WHAT THE EXERCISE ASKS:
The answer must be every entry, retyped without a single difference.

[Saved entries]
◆ ◆ ◆ ◆
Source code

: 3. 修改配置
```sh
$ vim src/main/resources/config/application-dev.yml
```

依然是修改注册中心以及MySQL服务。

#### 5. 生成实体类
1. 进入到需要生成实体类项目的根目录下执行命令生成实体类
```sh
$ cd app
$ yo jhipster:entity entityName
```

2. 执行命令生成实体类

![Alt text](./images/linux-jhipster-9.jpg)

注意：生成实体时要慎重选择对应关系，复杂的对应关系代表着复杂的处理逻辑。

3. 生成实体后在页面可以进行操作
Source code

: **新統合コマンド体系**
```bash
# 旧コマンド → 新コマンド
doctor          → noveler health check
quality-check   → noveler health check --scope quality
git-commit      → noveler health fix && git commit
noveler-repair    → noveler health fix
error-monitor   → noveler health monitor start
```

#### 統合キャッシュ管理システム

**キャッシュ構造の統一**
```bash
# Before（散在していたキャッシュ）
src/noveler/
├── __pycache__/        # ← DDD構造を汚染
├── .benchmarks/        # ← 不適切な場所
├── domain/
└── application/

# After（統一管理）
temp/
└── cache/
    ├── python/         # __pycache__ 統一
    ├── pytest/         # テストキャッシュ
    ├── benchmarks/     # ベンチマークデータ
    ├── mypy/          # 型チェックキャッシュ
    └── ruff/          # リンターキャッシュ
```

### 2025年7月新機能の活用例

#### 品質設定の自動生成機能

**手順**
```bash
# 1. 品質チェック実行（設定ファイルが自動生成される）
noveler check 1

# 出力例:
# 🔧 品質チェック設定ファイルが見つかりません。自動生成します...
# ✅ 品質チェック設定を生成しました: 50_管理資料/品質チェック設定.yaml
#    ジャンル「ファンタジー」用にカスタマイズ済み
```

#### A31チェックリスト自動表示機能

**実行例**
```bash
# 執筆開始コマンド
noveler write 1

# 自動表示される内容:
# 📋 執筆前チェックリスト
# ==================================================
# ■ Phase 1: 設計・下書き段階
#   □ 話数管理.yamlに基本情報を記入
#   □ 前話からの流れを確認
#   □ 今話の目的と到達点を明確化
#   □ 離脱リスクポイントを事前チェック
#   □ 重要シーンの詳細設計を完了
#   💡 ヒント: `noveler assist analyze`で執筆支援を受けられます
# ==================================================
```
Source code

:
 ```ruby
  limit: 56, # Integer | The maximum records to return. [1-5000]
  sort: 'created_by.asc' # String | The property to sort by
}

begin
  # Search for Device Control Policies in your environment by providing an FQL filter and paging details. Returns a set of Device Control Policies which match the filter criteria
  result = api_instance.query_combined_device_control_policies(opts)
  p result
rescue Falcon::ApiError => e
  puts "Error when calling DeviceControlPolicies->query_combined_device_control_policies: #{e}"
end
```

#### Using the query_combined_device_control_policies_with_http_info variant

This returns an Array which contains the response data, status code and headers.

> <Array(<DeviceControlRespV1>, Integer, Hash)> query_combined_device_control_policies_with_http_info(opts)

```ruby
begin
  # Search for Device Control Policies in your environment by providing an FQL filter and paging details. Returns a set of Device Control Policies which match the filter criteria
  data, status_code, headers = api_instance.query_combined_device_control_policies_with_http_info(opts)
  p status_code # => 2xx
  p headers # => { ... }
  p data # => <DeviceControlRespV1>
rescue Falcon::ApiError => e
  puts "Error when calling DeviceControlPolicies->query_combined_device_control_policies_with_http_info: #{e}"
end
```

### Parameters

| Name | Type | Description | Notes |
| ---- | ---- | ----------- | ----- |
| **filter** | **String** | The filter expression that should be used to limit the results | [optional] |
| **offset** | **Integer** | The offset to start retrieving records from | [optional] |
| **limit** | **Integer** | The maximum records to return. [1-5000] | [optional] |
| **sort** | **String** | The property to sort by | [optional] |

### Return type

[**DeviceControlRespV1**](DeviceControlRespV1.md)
◆ ◆ ◆ ◆
SOLUTION:
Source code

: 3. 修改配置
```sh
$ vim src/main/resources/config/application-dev.yml
```

依然是修改注册中心以及MySQL服务。

#### 5. 生成实体类
1. 进入到需要生成实体类项目的根目录下执行命令生成实体类
```sh
$ cd app
$ yo jhipster:entity entityName
```

2. 执行命令生成实体类

![Alt text](./images/linux-jhipster-9.jpg)

注意：生成实体时要慎重选择对应关系，复杂的对应关系代表着复杂的处理逻辑。

3. 生成实体后在页面可以进行操作
Source code

: **新統合コマンド体系**
```bash
# 旧コマンド → 新コマンド
doctor          → noveler health check
quality-check   → noveler health check --scope quality
git-commit      → noveler health fix && git commit
noveler-repair    → noveler health fix
error-monitor   → noveler health monitor start
```

#### 統合キャッシュ管理システム

**キャッシュ構造の統一**
```bash
# Before（散在していたキャッシュ）
src/noveler/
├── __pycache__/        # ← DDD構造を汚染
├── .benchmarks/        # ← 不適切な場所
├── domain/
└── application/

# After（統一管理）
temp/
└── cache/
    ├── python/         # __pycache__ 統一
    ├── pytest/         # テストキャッシュ
    ├── benchmarks/     # ベンチマークデータ
    ├── mypy/          # 型チェックキャッシュ
    └── ruff/          # リンターキャッシュ
```

### 2025年7月新機能の活用例

#### 品質設定の自動生成機能

**手順**
```bash
# 1. 品質チェック実行（設定ファイルが自動生成される）
noveler check 1

# 出力例:
# 🔧 品質チェック設定ファイルが見つかりません。自動生成します...
# ✅ 品質チェック設定を生成しました: 50_管理資料/品質チェック設定.yaml
#    ジャンル「ファンタジー」用にカスタマイズ済み
```

#### A31チェックリスト自動表示機能

**実行例**
```bash
# 執筆開始コマンド
noveler write 1

# 自動表示される内容:
# 📋 執筆前チェックリスト
# ==================================================
# ■ Phase 1: 設計・下書き段階
#   □ 話数管理.yamlに基本情報を記入
#   □ 前話からの流れを確認
#   □ 今話の目的と到達点を明確化
#   □ 離脱リスクポイントを事前チェック
#   □ 重要シーンの詳細設計を完了
#   💡 ヒント: `noveler assist analyze`で執筆支援を受けられます
# ==================================================
```
Source code

:
 ```ruby
  limit: 56, # Integer | The maximum records to return. [1-5000]
  sort: 'created_by.asc' # String | The property to sort by
}

begin
  # Search for Device Control Policies in your environment by providing an FQL filter and paging details. Returns a set of Device Control Policies which match the filter criteria
  result = api_instance.query_combined_device_control_policies(opts)
  p result
rescue Falcon::ApiError => e
  puts "Error when calling DeviceControlPolicies->query_combined_device_control_policies: #{e}"
end
```

#### Using the query_combined_device_control_policies_with_http_info variant

This returns an Array which contains the response data, status code and headers.

> <Array(<DeviceControlRespV1>, Integer, Hash)> query_combined_device_control_policies_with_http_info(opts)

```ruby
begin
  # Search for Device Control Policies in your environment by providing an FQL filter and paging details. Returns a set of Device Control Policies which match the filter criteria
  data, status_code, headers = api_instance.query_combined_device_control_policies_with_http_info(opts)
  p status_code # => 2xx
  p headers # => { ... }
  p data # => <DeviceControlRespV1>
rescue Falcon::ApiError => e
  puts "Error when calling DeviceControlPolicies->query_combined_device_control_policies_with_http_info: #{e}"
end
```

### Parameters

| Name | Type | Description | Notes |
| ---- | ---- | ----------- | ----- |
| **filter** | **String** | The filter expression that should be used to limit the results | [optional] |
| **offset** | **Integer** | The offset to start retrieving records from | [optional] |
| **limit** | **Integer** | The maximum records to return. [1-5000] | [optional] |
| **sort** | **String** | The property to sort by | [optional] |

### Return type

[**DeviceControlRespV1**](DeviceControlRespV1.md)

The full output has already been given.